BEGIN

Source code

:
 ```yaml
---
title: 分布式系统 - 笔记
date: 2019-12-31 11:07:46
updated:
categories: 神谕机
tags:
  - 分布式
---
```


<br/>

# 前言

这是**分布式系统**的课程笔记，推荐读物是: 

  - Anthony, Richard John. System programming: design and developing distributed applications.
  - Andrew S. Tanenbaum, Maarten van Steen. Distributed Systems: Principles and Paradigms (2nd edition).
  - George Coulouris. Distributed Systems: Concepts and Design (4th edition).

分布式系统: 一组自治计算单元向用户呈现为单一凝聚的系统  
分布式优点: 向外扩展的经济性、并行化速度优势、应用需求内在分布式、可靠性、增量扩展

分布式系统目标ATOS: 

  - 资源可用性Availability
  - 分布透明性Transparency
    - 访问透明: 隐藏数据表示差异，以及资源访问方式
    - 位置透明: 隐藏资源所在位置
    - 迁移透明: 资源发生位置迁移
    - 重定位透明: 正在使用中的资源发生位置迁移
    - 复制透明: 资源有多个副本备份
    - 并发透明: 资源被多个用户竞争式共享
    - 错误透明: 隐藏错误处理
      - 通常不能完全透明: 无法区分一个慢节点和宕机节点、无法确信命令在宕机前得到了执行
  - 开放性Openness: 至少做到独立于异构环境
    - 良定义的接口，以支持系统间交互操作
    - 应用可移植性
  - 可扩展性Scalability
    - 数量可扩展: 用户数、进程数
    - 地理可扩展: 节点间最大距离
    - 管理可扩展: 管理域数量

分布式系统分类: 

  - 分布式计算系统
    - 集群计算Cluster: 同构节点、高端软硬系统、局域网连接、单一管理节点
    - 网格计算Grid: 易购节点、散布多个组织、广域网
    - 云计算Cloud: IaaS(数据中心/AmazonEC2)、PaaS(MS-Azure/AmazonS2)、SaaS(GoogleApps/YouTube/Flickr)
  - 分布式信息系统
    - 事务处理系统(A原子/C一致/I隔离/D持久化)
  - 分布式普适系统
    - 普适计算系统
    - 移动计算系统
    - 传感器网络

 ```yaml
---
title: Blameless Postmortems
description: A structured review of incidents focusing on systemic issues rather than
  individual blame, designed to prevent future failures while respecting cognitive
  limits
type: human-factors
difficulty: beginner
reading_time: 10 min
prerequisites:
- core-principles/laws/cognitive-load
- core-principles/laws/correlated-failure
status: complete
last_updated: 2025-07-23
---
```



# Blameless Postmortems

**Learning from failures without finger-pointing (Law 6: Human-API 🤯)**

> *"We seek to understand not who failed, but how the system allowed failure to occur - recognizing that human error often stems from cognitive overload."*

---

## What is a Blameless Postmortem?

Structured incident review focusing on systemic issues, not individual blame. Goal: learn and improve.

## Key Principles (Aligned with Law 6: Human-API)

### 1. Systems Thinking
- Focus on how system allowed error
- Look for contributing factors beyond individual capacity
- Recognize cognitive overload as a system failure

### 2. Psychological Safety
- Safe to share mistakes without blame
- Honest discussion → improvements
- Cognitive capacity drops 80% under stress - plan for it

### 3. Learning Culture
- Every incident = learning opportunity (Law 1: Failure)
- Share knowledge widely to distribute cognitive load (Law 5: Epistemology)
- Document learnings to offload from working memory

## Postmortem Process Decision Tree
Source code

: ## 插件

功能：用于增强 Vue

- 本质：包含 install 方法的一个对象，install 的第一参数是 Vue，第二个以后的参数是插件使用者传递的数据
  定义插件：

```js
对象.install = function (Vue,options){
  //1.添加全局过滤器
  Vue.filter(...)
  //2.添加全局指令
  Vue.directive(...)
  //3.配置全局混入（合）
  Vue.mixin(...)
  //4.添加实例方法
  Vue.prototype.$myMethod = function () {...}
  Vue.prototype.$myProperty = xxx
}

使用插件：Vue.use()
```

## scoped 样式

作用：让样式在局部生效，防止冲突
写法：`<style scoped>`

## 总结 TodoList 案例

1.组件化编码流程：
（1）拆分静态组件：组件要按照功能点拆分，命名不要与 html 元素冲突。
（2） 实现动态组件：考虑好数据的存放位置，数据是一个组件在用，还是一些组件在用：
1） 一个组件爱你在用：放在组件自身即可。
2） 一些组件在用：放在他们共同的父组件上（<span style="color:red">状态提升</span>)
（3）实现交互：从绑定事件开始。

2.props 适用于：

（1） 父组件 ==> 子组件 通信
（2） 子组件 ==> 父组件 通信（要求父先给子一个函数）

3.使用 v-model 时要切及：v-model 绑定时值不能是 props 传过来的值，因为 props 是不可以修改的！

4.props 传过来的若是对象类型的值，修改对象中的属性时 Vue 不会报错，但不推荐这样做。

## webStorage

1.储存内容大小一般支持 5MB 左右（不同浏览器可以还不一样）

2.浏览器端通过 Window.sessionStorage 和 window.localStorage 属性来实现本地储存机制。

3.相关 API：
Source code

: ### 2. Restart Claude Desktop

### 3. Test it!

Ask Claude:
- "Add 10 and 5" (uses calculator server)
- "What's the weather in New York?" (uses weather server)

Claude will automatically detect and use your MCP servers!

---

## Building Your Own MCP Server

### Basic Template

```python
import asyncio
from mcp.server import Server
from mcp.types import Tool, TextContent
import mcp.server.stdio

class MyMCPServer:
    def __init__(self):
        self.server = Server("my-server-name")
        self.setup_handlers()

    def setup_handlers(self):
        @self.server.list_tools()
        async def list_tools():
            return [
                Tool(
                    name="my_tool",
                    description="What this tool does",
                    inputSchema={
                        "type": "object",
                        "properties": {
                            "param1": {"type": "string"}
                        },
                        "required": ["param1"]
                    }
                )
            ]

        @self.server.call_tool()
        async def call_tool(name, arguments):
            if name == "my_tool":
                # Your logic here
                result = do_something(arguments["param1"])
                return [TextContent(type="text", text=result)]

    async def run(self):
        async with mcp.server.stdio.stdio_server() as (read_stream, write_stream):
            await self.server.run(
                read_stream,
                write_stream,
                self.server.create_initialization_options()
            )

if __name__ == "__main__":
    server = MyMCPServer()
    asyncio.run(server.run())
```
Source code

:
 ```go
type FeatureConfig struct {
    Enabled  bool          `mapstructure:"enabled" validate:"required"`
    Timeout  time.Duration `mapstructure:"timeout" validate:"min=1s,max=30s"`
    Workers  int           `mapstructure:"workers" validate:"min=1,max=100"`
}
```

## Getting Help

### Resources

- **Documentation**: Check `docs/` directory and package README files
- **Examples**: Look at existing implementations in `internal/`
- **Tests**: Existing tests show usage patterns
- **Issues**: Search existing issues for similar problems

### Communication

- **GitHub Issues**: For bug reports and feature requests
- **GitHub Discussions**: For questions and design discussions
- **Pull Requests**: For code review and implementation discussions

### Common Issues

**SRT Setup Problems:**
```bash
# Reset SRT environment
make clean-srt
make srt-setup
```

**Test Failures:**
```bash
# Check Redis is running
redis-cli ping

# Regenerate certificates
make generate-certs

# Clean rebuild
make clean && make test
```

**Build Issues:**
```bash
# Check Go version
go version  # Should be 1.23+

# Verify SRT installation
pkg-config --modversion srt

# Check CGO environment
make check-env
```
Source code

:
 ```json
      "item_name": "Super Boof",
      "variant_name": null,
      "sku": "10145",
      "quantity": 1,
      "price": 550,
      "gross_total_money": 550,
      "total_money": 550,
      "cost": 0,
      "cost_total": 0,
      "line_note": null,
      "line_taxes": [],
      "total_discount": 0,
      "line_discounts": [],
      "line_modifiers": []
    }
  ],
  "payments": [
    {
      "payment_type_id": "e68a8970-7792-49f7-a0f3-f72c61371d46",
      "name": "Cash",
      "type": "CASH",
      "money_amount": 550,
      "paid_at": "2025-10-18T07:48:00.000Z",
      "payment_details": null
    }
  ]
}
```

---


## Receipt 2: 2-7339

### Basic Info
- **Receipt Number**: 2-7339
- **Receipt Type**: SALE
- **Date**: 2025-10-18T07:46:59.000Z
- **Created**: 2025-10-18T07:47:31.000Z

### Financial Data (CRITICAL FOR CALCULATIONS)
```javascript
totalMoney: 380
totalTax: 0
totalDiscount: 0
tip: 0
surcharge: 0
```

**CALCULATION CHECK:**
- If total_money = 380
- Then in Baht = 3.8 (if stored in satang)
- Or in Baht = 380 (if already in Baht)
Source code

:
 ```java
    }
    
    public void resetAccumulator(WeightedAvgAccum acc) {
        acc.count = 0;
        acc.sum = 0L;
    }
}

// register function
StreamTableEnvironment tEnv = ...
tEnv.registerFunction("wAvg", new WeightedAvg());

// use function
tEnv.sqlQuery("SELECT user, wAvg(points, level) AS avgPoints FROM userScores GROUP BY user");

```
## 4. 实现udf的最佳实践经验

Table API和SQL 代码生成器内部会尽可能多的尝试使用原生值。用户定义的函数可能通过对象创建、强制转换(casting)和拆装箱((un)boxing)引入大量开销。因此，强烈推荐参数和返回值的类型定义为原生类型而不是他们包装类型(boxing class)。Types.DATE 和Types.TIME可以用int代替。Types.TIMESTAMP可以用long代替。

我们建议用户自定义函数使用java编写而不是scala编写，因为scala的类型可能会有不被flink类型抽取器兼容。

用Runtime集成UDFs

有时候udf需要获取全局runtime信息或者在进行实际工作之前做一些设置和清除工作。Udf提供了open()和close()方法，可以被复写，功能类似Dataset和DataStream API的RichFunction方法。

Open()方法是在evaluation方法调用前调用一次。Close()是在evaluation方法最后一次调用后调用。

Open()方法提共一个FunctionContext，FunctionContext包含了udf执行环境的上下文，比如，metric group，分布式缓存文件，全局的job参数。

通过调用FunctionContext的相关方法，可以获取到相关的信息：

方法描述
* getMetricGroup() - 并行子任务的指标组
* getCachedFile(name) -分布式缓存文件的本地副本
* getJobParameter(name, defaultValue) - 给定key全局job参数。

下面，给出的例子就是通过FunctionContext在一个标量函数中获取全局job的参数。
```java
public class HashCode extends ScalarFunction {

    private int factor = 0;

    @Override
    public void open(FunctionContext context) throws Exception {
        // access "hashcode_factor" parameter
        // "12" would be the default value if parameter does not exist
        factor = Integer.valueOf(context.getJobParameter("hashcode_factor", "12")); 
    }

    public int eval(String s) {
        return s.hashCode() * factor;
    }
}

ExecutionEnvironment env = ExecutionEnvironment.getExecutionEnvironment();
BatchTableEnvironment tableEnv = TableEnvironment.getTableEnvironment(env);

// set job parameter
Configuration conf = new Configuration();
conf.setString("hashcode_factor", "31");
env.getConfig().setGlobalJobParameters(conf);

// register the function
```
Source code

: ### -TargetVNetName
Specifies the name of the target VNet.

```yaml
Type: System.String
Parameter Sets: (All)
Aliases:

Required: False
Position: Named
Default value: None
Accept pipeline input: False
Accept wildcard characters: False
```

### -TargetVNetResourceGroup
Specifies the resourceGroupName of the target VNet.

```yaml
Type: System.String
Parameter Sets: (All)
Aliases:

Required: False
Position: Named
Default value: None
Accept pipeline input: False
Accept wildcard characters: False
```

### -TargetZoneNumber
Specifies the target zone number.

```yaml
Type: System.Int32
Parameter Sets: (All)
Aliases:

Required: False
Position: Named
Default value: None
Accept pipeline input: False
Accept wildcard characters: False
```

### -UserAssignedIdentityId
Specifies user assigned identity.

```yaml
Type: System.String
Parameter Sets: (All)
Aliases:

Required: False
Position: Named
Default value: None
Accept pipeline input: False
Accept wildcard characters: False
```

END

## WORK ITEM
Stopping at the line containing "seek to understand", please repeat exactly every line from the very start of the entries, that line included, and nothing more.

## ANSWER BOX
Source code

:
 ```yaml
---
title: 分布式系统 - 笔记
date: 2019-12-31 11:07:46
updated:
categories: 神谕机
tags:
  - 分布式
---
```


<br/>

# 前言

这是**分布式系统**的课程笔记，推荐读物是: 

  - Anthony, Richard John. System programming: design and developing distributed applications.
  - Andrew S. Tanenbaum, Maarten van Steen. Distributed Systems: Principles and Paradigms (2nd edition).
  - George Coulouris. Distributed Systems: Concepts and Design (4th edition).

分布式系统: 一组自治计算单元向用户呈现为单一凝聚的系统  
分布式优点: 向外扩展的经济性、并行化速度优势、应用需求内在分布式、可靠性、增量扩展

分布式系统目标ATOS: 

  - 资源可用性Availability
  - 分布透明性Transparency
    - 访问透明: 隐藏数据表示差异，以及资源访问方式
    - 位置透明: 隐藏资源所在位置
    - 迁移透明: 资源发生位置迁移
    - 重定位透明: 正在使用中的资源发生位置迁移
    - 复制透明: 资源有多个副本备份
    - 并发透明: 资源被多个用户竞争式共享
    - 错误透明: 隐藏错误处理
      - 通常不能完全透明: 无法区分一个慢节点和宕机节点、无法确信命令在宕机前得到了执行
  - 开放性Openness: 至少做到独立于异构环境
    - 良定义的接口，以支持系统间交互操作
    - 应用可移植性
  - 可扩展性Scalability
    - 数量可扩展: 用户数、进程数
    - 地理可扩展: 节点间最大距离
    - 管理可扩展: 管理域数量

分布式系统分类: 

  - 分布式计算系统
    - 集群计算Cluster: 同构节点、高端软硬系统、局域网连接、单一管理节点
    - 网格计算Grid: 易购节点、散布多个组织、广域网
    - 云计算Cloud: IaaS(数据中心/AmazonEC2)、PaaS(MS-Azure/AmazonS2)、SaaS(GoogleApps/YouTube/Flickr)
  - 分布式信息系统
    - 事务处理系统(A原子/C一致/I隔离/D持久化)
  - 分布式普适系统
    - 普适计算系统
    - 移动计算系统
    - 传感器网络

 ```yaml
---
title: Blameless Postmortems
description: A structured review of incidents focusing on systemic issues rather than
  individual blame, designed to prevent future failures while respecting cognitive
  limits
type: human-factors
difficulty: beginner
reading_time: 10 min
prerequisites:
- core-principles/laws/cognitive-load
- core-principles/laws/correlated-failure
status: complete
last_updated: 2025-07-23
---
```



# Blameless Postmortems

**Learning from failures without finger-pointing (Law 6: Human-API 🤯)**

> *"We seek to understand not who failed, but how the system allowed failure to occur - recognizing that human error often stems from cognitive overload."*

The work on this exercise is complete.